The nurse jumped a little. "Oh, that's me they're asking for. I'd better run." She gently peeled my fingers from their death grip on her arm—though I couldn't remember putting them there—and patted my hand before disappearing back inside. Dazed, I stumbled backwards until the backs of my knees hit wood and buckled, and I collapsed onto a small bench.
It had been three days since the accident. Perhaps because I wanted so badly to forget, I could only vaguely remember rushing down the steep bank into the water and watching it run red. I had almost no memory of getting Fiyero to the school hospital, though I knew it had involved a levitation spell. The last few days had all run together in a blur of worry and pacing and mind-numbing guilt. Had it been someone else's fault, I wouldn't have lost a moment's sleep. But the fault wasn't someone else's—it was mine.
There had been a bit of an uproar when the school had found out that its most popular student was unconscious in the hospital wing. The first day, people came in droves—gaggles of crying girls and groups of secretly overjoyed boys. By the second day, nearly everyone seemed to be over it.
A conversation I'd overheard that morning explained why:
"Well, I don't want him with that ugly gash on his head," one girl whispered to the circle of friends that huddled around her. "It'll scar for sure."
"And I heard that he's blind!" said another.
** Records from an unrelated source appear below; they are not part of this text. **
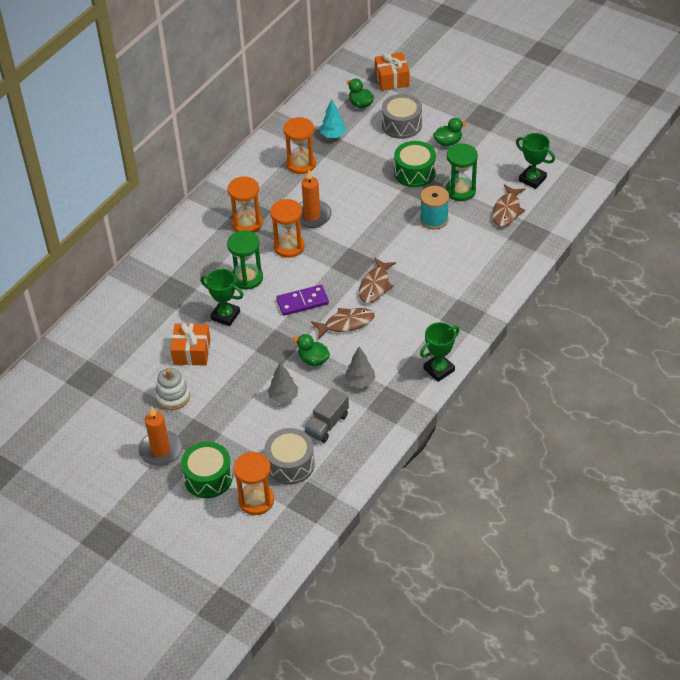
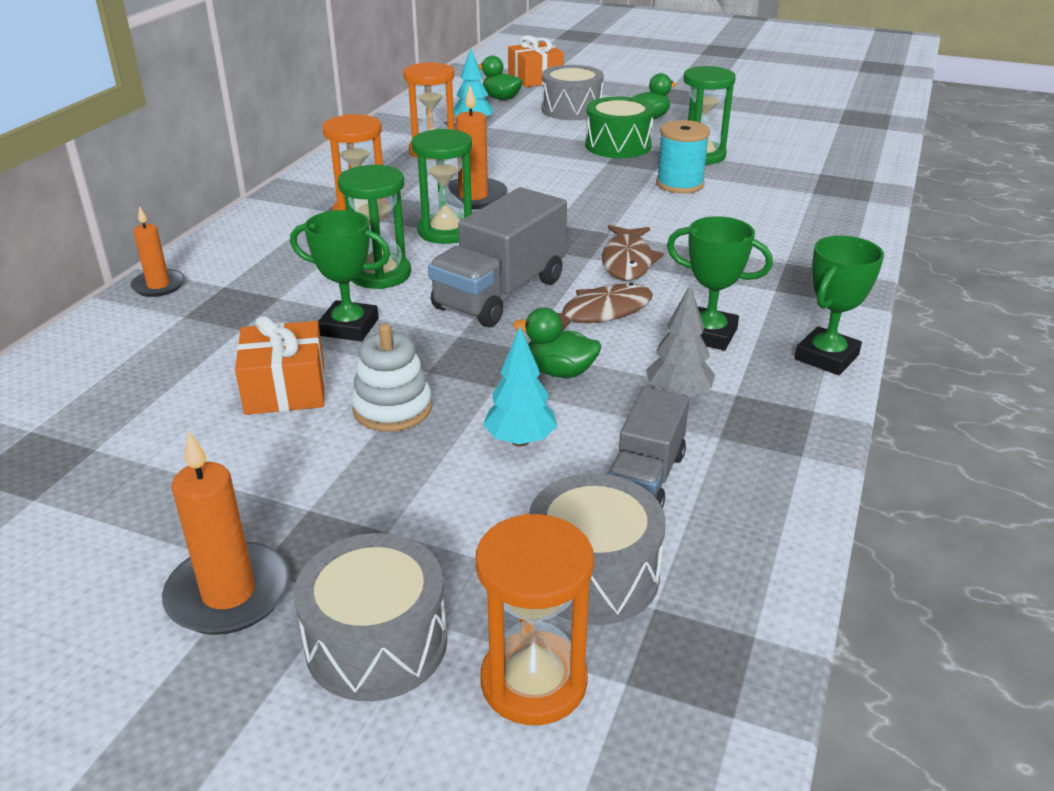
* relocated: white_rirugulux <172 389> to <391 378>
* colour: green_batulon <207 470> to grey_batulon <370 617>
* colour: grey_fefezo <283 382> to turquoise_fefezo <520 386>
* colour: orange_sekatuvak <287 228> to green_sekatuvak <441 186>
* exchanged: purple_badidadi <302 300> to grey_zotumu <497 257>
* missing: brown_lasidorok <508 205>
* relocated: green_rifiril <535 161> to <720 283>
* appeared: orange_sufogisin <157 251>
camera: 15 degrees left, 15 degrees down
"Imagine trying to sleep with a man who can't see what he's doing…"
"Ew!" the girls squealed in unison. Shuddering, they began drift in the other direction, but not before I heard one say dismissively, "No matter. I always thought his friend Avaric was better-looking anyway." The rest dissolved into giggles, and Fiyero was forgotten.
It seemed that, like it or not, Fiyero was going to get what he'd told me he wanted—he wouldn't have many friends left once all this was over.
One person, however, out of the entire student body had surprised me with her loyalty—Galinda. Twice I'd run into her in the hospital; the first time I hid before she saw me and the second I lied and said I worked there. She visited dutifully, lacy embroidered handkerchief in hand, and when she came home every night she was quiet and subdued; I had to concede that perhaps the ice queen had a heart after all.
Perhaps—but only a small one.
At any rate, I had bigger problems than Galinda Upland. It was Friday. That night I would have to face Yackle. I would have to explain to her that I no longer wanted anything to do with magic.
….If I decided to go.
A strange sort of mental itch nagged at me all that day. I lay wide awake in my own bed at midnight, growing more distressed by the second and ready to give my right arm to know what was the matter with me. I knew full well that I was breaking my promise to Yackle by not showing up, and that doing so was bound to make me antsy, but this was something different. My skin crawled, my legs twitched, and it was all I could do to keep from leaping out of bed and bolting outside in my nightgown. Yackle lived south of the university—in the same direction as my only window, which was beginning to take on a frosty kind of glow. An invisible force dragged me out of my bed towards the glass, like a magnet, and as I pressed my hands against it, something happened. One moment I was gazing out onto the dying lawn, resisting the urge to jump straight out the window and go to my mentor, and the next I felt my resolve begin to slip. A thick haze clouded my thoughts…and then, in the blink of an eye, I found myself standing dazed on Yackle's doorstep. And then my arm shot out of its own accord to grasp the doorknob. And then my legs were carrying me inside.
She was waiting. And she he did not look pleased.